Astronomical Observatory, Jagiellonian University, Orla 171, PL-30-244 Kraków, Poland.
Phys Rev E. 2019 Dec;100(6-1):062144. doi: 10.1103/PhysRevE.100.062144.
Closed-form expressions, parametrized by the Hurst exponent H and the length n of a time series, are derived for paths of fractional Brownian motion (fBm) and fractional Gaussian noise (fGn) in the A-T plane, composed of the fraction of turning points T and the Abbe value A. The exact formula for A_{fBm} is expressed via Riemann ζ and Hurwitz ζ functions. A very accurate approximation, yielding a simple exponential form, is obtained. Finite-size effects, introduced by the deviation of fGn's variance from unity, and asymptotic cases are discussed. Expressions for T for fBm, fGn, and differentiated fGn are also presented. The same methodology, valid for any Gaussian process, is applied to autoregressive moving average processes, for which regions of availability of the A-T plane are derived and given in analytic form. Locations in the A-T plane of some real-world examples as well as generated data are discussed for illustration.

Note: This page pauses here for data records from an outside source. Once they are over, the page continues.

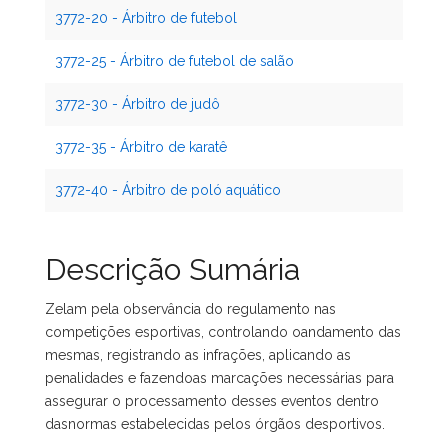
3772-20 - Árbitro de futebol
3772-25 - Árbitro de futebol de salão
3772-30 - Árbitro de judô
3772-35 - Árbitro de karatê
3772-40 - Árbitro de poló aquático
Descrição Sumária
Zelam pela observância do regulamento nas
competições esportivas, controlando oandamento das
mesmas, registrando as infrações, aplicando as
penalidades e fazendoas marcações necessárias para
assegurar o processamento desses eventos dentro
dasnormas estabelecidas pelos órgãos desportivos.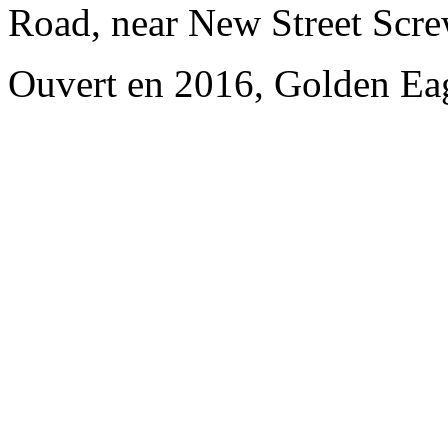
Road, near New Street Scr
Ouvert en 2016, Golden Eag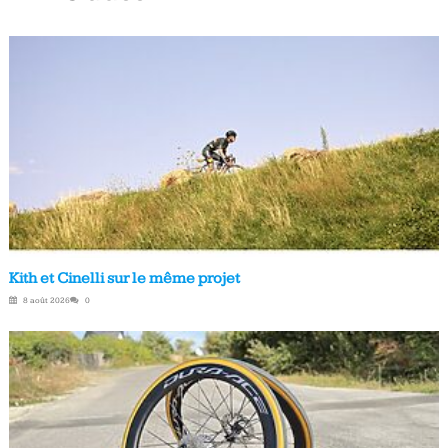
Kith et Cinelli sur le même projet
8 août 2026
0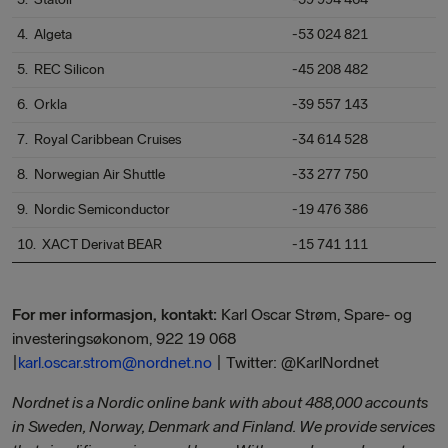
4. Algeta
-53 024 821
5. REC Silicon
-45 208 482
6. Orkla
-39 557 143
7. Royal Caribbean Cruises
-34 614 528
8. Norwegian Air Shuttle
-33 277 750
9. Nordic Semiconductor
-19 476 386
10. XACT Derivat BEAR
-15 741 111
For mer informasjon, kontakt:
Karl Oscar Strøm, Spare- og
investeringsøkonom, 922 19 068
|
karl.oscar.strom@nordnet.no
| Twitter: @KarlNordnet
Nordnet is a Nordic online bank with about 488,000 accounts
in Sweden, Norway, Denmark and Finland. We provide services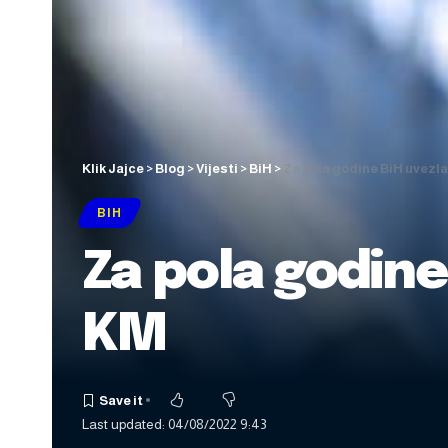
Klik Jajce
>
Blog
>
Vijesti
>
BiH
>
Za pola godine BiH uvezla
BIH
Za pola godine
KM
Last updated: 04/08/2022 9:43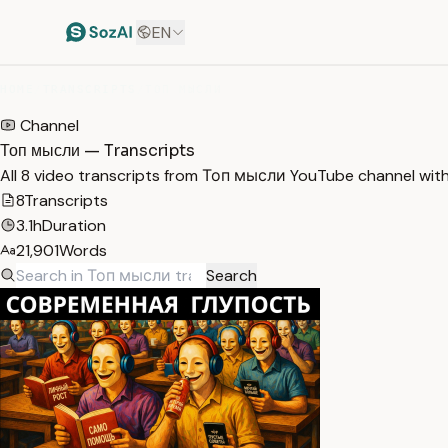
EN
HOME
/
TRANSCRIPTS
/
ТОП МЫСЛИ
Channel
Топ мысли — Transcripts
All 8 video transcripts from Топ мысли YouTube channel wit
8
Transcripts
3.1h
Duration
21,901
Words
Search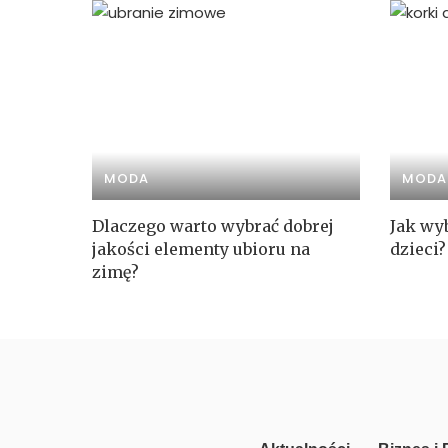
MODA
MODA
Dlaczego warto wybrać dobrej
Jak wyb
jakości elementy ubioru na
dzieci?
zimę?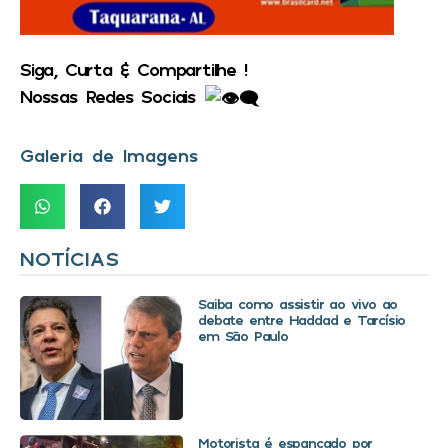
Siga, Curta & Compartilhe !
Nossas Redes Sociais
Galeria de Imagens
NOTÍCIAS
Saiba como assistir ao vivo ao
debate entre Haddad e Tarcísio
em São Paulo
Motorista é espancado por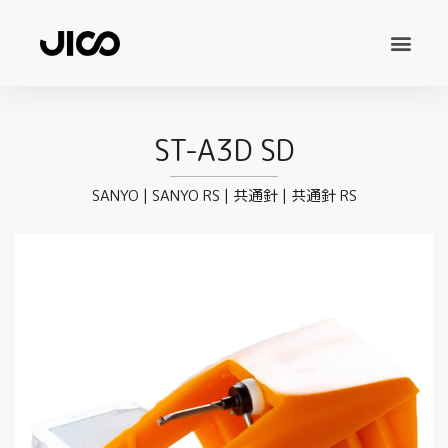
ST-A3D SD
SANYO
|
SANYO RS
|
共通針
|
共通針 RS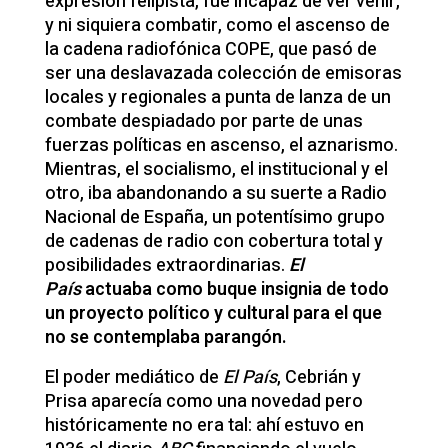
expresión felipista, fue incapaz de ver venir,
y ni siquiera combatir, como el ascenso de
la cadena radiofónica COPE, que pasó de
ser una deslavazada colección de emisoras
locales y regionales a punta de lanza de un
combate despiadado por parte de unas
fuerzas políticas en ascenso, el aznarismo.
Mientras, el socialismo, el institucional y el
otro, iba abandonando a su suerte a Radio
Nacional de España, un potentísimo grupo
de cadenas de radio con cobertura total y
posibilidades extraordinarias.
El
País
actuaba como buque insignia de todo
un proyecto político y cultural para el que
no se contemplaba parangón.
El poder mediático de
El País
, Cebrián y
Prisa aparecía como una novedad pero
históricamente no era tal: ahí estuvo en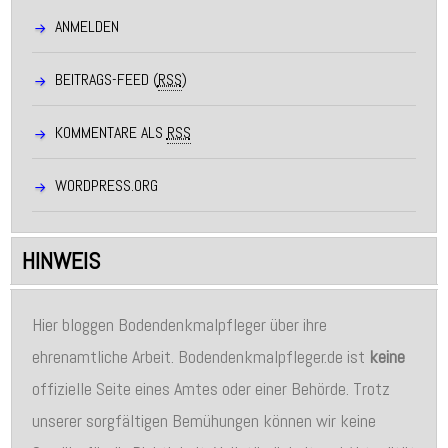
ANMELDEN
BEITRAGS-FEED (
RSS
)
KOMMENTARE ALS
RSS
WORDPRESS.ORG
HINWEIS
Hier bloggen Bodendenkmalpfleger über ihre
ehrenamtliche Arbeit. Bodendenkmalpfleger.de ist
keine
offizielle Seite eines Amtes oder einer Behörde. Trotz
unserer sorgfältigen Bemühungen können wir keine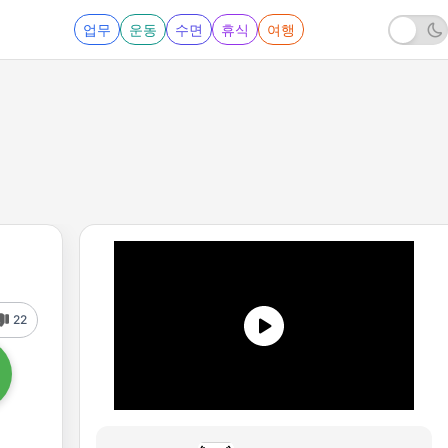
업무
운동
수면
휴식
여행
22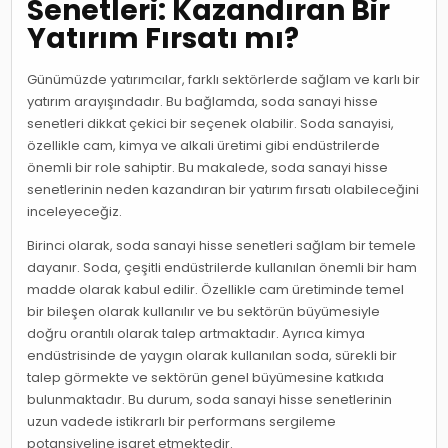
Senetleri: Kazandıran Bir
Yatırım Fırsatı mı?
Günümüzde yatırımcılar, farklı sektörlerde sağlam ve karlı bir
yatırım arayışındadır. Bu bağlamda, soda sanayi hisse
senetleri dikkat çekici bir seçenek olabilir. Soda sanayisi,
özellikle cam, kimya ve alkali üretimi gibi endüstrilerde
önemli bir role sahiptir. Bu makalede, soda sanayi hisse
senetlerinin neden kazandıran bir yatırım fırsatı olabileceğini
inceleyeceğiz.
Birinci olarak, soda sanayi hisse senetleri sağlam bir temele
dayanır. Soda, çeşitli endüstrilerde kullanılan önemli bir ham
madde olarak kabul edilir. Özellikle cam üretiminde temel
bir bileşen olarak kullanılır ve bu sektörün büyümesiyle
doğru orantılı olarak talep artmaktadır. Ayrıca kimya
endüstrisinde de yaygın olarak kullanılan soda, sürekli bir
talep görmekte ve sektörün genel büyümesine katkıda
bulunmaktadır. Bu durum, soda sanayi hisse senetlerinin
uzun vadede istikrarlı bir performans sergileme
potansiyeline işaret etmektedir.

导出了分数布朗运动(fBm)和分数高斯噪声(fGn)在 A-T 平面中的路径的闭式表达式,参数为赫斯特指数 H 和时间序列的长度 n,A-T 平面由转折点分数 T 和阿贝值 A 组成。fBm 的 A_{fBm}的精确公式表示为 Riemann ζ 和 Hurwitz ζ 函数。得到了一个非常精确的近似,呈现出简单的指数形式。讨论了有限尺寸效应,由 fGn 的方差偏离 1 引起的和渐近情况。还给出了 fBm、fGn 和差分 fGn 的 T 表达式。对于任何高斯过程,相同的方法都适用于自回归移动平均过程,为其推导出了 A-T 平面的可用区域,并以解析形式给出。讨论了一些现实世界示例以及生成数据在 A-T 平面中的位置,以作说明。